Two of the operations in the Red Sea targeted two freighters bound for Israel, while the other targeted an American cargo ship in the eastern Arabian Sea. The Houthis used missiles and drones in all three attacks.

Yahya Sariah said in a statement that three military operations were carried out in the Red Sea and the Arabian Sea, and two in the Red Sea. The group used missiles and drones to attack the cargo ships Roza and Vantage Dream, which were sailing in the Red Sea and had visited Israeli ports in the past few months.

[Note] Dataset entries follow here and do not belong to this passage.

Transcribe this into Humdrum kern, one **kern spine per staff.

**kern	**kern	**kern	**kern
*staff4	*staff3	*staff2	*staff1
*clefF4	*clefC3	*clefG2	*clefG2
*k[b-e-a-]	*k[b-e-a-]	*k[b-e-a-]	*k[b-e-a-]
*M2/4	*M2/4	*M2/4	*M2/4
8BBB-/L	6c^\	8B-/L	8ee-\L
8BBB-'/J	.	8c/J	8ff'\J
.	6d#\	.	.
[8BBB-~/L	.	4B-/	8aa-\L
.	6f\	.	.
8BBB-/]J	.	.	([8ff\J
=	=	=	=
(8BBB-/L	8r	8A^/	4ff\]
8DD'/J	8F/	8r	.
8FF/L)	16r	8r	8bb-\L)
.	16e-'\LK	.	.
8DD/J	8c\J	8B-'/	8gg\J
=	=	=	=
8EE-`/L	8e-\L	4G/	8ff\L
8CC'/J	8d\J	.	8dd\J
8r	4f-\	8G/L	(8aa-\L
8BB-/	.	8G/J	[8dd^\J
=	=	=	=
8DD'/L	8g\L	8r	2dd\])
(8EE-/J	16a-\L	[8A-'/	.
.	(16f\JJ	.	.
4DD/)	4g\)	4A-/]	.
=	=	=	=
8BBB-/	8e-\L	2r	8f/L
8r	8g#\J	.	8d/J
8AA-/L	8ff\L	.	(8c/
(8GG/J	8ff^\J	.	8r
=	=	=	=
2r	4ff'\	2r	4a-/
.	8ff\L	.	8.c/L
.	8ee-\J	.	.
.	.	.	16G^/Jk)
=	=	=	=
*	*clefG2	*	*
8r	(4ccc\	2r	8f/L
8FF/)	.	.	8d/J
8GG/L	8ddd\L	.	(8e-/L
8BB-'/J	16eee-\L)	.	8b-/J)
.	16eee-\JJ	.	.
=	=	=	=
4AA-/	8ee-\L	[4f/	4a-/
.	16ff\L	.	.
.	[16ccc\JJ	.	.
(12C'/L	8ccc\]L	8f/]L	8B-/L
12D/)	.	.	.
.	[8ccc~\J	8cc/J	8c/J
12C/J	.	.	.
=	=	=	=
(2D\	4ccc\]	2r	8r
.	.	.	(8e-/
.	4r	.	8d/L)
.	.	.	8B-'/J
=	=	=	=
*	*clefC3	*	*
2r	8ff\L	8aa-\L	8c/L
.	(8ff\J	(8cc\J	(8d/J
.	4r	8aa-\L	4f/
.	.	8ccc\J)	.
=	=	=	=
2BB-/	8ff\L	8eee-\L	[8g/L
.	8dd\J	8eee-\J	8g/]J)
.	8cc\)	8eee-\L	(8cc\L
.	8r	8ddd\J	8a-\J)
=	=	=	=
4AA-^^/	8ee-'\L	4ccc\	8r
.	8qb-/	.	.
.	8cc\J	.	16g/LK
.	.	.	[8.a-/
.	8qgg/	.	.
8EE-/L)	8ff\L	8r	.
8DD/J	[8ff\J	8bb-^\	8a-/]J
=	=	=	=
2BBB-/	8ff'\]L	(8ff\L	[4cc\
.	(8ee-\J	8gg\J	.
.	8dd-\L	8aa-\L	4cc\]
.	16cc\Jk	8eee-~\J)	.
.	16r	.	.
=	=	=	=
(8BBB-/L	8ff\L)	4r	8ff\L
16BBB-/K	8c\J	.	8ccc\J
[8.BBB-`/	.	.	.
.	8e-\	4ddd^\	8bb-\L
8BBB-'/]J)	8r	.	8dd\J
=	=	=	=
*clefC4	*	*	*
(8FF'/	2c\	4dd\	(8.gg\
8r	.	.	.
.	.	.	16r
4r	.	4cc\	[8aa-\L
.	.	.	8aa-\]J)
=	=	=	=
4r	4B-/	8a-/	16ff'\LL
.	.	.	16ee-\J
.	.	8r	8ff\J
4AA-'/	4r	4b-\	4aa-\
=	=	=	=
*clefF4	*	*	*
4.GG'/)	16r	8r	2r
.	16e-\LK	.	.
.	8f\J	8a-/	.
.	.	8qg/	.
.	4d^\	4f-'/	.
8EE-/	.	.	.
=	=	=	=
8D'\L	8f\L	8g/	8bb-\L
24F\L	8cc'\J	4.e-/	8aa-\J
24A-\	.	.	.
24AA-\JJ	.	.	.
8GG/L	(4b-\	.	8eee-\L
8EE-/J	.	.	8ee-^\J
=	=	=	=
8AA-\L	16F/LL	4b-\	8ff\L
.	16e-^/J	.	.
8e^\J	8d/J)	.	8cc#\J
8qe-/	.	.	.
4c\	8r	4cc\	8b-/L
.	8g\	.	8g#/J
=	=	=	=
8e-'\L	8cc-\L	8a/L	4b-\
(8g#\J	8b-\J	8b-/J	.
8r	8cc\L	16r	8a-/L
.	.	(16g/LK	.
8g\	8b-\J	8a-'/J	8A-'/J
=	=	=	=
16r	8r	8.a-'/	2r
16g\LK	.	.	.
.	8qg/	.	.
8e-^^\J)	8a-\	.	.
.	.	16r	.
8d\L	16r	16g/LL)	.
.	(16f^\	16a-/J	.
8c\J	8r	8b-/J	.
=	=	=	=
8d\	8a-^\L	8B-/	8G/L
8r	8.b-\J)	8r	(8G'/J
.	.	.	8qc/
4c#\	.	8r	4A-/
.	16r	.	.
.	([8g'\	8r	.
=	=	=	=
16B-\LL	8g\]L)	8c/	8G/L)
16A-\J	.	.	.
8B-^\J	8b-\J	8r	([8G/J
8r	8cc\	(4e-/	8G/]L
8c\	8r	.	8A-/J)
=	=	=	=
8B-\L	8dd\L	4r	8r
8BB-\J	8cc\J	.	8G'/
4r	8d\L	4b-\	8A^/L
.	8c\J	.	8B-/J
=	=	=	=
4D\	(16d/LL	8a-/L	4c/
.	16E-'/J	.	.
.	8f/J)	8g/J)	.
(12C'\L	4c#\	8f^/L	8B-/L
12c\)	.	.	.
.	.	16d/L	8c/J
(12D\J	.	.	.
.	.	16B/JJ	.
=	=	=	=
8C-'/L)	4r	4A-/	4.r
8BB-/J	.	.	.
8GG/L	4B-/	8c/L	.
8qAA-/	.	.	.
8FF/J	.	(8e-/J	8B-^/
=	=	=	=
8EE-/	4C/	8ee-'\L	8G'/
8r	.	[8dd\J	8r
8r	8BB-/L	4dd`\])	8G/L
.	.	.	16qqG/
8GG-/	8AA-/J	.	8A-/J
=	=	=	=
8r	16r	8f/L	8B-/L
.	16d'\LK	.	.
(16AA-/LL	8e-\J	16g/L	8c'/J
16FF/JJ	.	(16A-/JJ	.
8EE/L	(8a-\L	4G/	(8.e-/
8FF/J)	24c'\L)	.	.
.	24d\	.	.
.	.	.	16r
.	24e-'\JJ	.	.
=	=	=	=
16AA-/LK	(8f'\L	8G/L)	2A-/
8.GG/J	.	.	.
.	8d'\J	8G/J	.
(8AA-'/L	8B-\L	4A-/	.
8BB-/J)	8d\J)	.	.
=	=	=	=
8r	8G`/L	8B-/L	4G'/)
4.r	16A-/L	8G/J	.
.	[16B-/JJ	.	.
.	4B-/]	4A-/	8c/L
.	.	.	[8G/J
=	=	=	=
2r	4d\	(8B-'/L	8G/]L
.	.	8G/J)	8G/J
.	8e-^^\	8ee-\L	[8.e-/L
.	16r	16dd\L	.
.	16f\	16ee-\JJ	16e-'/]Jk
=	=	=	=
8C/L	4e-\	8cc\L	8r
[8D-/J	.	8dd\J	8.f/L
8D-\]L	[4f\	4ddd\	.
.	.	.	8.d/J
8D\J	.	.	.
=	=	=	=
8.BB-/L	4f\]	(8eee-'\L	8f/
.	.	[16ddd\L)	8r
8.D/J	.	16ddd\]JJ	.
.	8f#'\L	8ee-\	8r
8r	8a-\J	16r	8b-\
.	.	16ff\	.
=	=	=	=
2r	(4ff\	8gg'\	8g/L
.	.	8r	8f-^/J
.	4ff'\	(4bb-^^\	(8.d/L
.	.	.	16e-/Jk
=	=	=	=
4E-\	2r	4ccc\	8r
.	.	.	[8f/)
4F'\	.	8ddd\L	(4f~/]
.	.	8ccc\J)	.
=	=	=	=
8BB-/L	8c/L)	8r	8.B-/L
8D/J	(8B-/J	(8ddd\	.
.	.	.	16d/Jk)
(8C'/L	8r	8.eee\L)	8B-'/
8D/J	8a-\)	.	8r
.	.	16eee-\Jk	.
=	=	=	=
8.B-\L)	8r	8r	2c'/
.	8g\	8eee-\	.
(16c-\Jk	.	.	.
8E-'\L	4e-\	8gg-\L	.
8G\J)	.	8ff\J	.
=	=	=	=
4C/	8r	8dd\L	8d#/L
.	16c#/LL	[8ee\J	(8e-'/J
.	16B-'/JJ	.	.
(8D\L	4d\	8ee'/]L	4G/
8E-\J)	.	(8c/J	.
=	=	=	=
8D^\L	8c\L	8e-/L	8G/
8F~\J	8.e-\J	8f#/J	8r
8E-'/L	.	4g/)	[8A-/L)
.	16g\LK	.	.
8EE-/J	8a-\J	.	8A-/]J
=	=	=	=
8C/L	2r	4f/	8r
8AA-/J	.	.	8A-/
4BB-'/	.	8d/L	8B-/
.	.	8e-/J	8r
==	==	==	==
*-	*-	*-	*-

In addition, the Houthis also launched several drones to attack a U.S. container ship "Maersk Seletar" sailing in the Arabian Sea.

After a new round of Israeli-Palestinian conflict broke out in October last year, Yemen's Houthi armed forces used drones and missiles to repeatedly attack targets in the Red Sea waters. In early May, the Houthis in Yemen said they would expand their strikes in the Red Sea, the Arabian Sea, the Indian Ocean and the Mediterranean against all ships of companies that had done business with Israel in the past few months, regardless of their nationality or the port of destination.

Maersk said in a recent report that the impact of the situation in the Red Sea is continuing to cause disruption across the industry. Maersk expects the industry disruption caused by the Red Sea crisis to continue until the third quarter of 2024.

At the same time, Maersk has also seen some operational constraints, such as increased waiting times for vessels and high yard density at transit hubs

All of these effects add up to a loss of berthing places for ships in Asian ports, as well as various knock-on effects in other regions such as India, the Middle East, and transatlantic trade. For example, Alphaliner reports that Asia-Europe trade is short of 10% of its standard capacity. To bridge the gap, the shipping industry would need about 36 additional vessels to keep the trade going every week.

Maersk noted that from January 2024, about 25 percent of global capacity was diverted from the Red Sea, adding thousands of miles and increasing transit times to two weeks.